--- GIVEN INFORMATION Enclosed Below ---

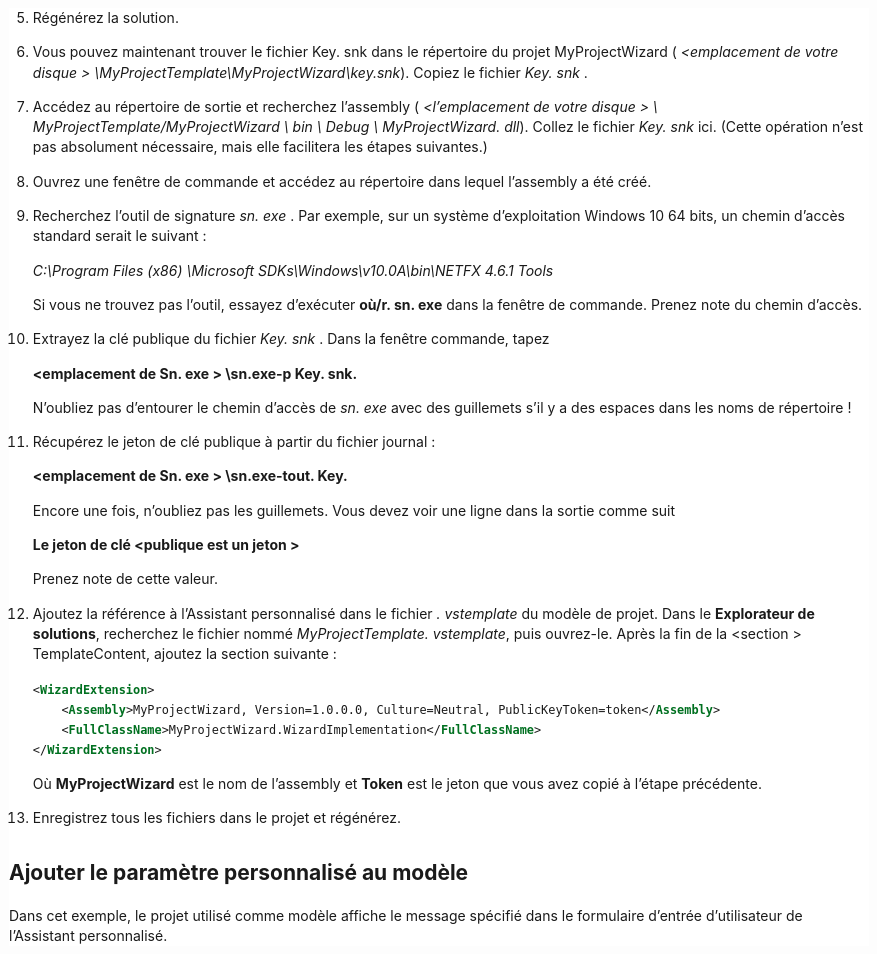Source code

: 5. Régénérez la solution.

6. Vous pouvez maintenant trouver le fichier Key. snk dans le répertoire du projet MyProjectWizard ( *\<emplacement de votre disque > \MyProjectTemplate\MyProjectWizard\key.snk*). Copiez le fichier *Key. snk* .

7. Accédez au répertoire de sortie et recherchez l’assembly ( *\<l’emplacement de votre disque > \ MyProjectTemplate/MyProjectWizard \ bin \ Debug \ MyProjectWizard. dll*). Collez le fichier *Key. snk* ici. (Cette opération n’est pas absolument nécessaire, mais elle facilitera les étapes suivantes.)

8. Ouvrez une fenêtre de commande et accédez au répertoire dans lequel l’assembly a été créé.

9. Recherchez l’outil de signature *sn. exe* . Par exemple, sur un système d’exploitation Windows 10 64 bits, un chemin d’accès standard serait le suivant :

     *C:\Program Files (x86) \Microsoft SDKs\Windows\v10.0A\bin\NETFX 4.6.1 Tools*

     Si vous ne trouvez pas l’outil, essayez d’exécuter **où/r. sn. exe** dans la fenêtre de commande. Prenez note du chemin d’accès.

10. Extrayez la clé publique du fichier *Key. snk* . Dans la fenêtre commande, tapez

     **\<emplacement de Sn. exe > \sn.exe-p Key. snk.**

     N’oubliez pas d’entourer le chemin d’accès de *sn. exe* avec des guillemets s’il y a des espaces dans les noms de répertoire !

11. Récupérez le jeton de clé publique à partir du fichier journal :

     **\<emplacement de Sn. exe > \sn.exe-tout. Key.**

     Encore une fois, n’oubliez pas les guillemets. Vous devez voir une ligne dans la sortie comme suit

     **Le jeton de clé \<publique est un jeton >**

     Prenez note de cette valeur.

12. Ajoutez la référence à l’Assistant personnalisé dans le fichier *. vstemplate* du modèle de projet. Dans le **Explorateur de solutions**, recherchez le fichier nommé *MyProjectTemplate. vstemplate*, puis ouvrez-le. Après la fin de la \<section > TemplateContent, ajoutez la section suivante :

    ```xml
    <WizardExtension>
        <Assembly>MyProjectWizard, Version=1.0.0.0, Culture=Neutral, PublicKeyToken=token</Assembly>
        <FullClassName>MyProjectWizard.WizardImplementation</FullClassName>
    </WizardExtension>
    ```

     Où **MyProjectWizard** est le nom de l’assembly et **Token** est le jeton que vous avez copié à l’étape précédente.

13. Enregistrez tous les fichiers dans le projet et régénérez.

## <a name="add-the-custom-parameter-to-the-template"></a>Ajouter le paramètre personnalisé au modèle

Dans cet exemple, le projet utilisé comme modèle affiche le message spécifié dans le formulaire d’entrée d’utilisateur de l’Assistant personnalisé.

--- End of Enclosed GIVEN INFORMATION ---

### WORK TASK
Where in the entries does the word "note" occur? Copy out each line that has it.

### YOUR SOLUTION
     Si vous ne trouvez pas l’outil, essayez d’exécuter **où/r. sn. exe** dans la fenêtre de commande. Prenez note du chemin d’accès.
     Prenez note de cette valeur.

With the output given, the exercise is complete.